How will software development and operations have to change to meet the sustainability and green needs of the planet? And what does that imply for development organizations? In this eye-opening book, sustainable software advocates Anne Currie, Sarah Hsu, and Sara Bergman provide a unique overview of this topic—discussing everything from the likely evolution of national grids to the effect those changes will have on the day-to-day lives of developers.
Ideal for everyone from new developers to CTOs, Building Green Software tackles the challenges involved and shows you how to build, host, and operate code in a way that's not only better for the planet, but also cheaper and relatively low-risk for your business. Most hyperscale public cloud providers have already committed to net-zero IT operations by 2030. This book shows you how to get on board.

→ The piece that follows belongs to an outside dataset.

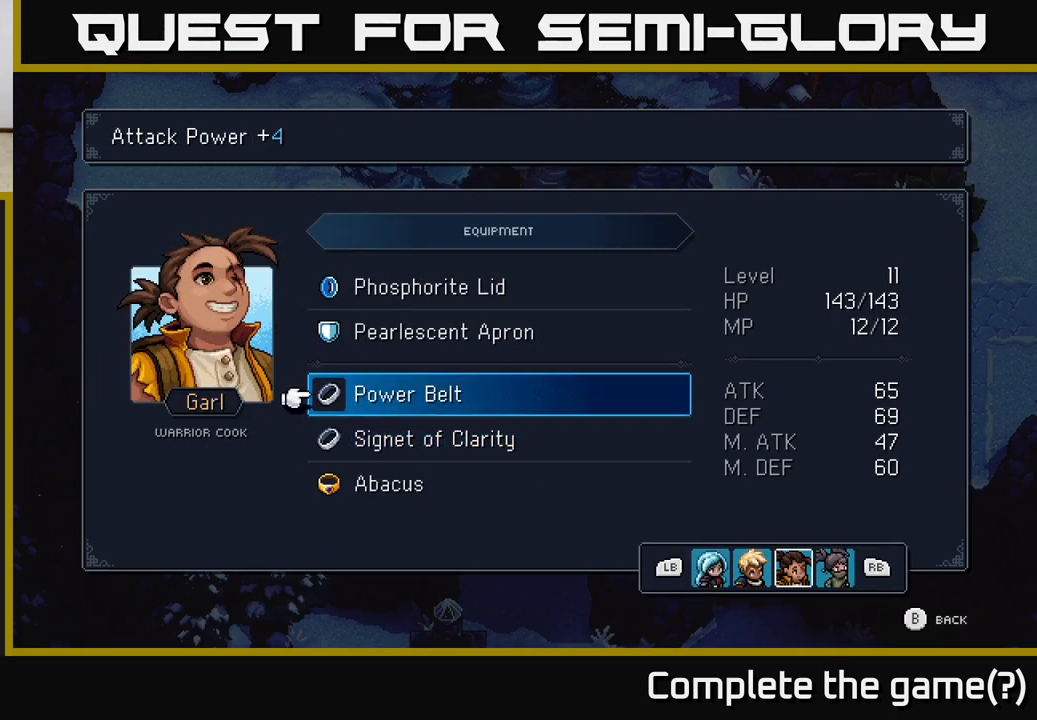
{"buttons": [], "left_stick": "center", "right_stick": "center", "events": [[100, "DPAD_UP", "up"]]}
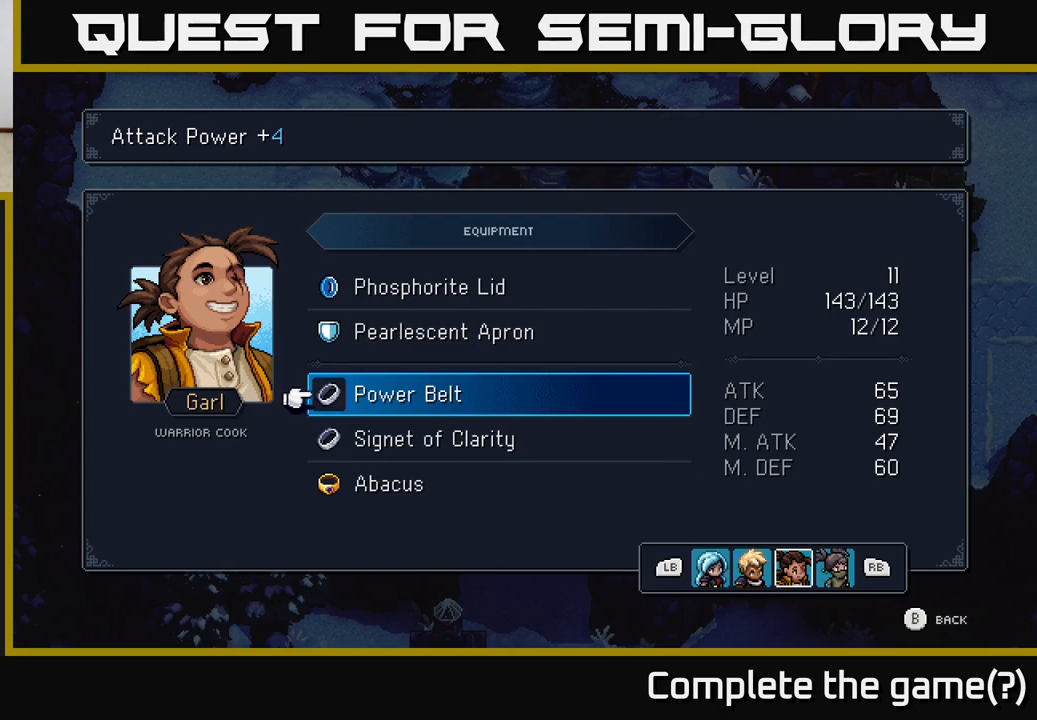
{"buttons": [], "left_stick": "center", "right_stick": "center", "events": []}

Catch the co-authors Anne Currie, Sarah Hsu and Sara Bergman give readers a glimpse into every chapter as it gets released and what the next one holds in our monthly series.
Hi, my name is Anne Currie, and I'm one of the co-authors of the new O'Reilly book, "Building Green Software," which is all about the things that we need to do in the software industry to handle the energy transition and what we need to be up to. And today I'm gonna talk to you about one of the latest chapters to go live with the book, which is "Operational Efficiency." Now, I'm gonna have to force myself to not talk about this for hours, just 10 to 15 minutes, because it is the most important chapter in the book, and it's the longest chapter in the book, and it has the most in it of the book.
The Significance of Operational Efficiency
The reason why I say it's the most important chapter is...It's controversial when I say it's the most important chapter because most people think that the most important chapter will be "Code Efficiency. And in some ways it is, but in terms of urgency and importance and priority, it isn't.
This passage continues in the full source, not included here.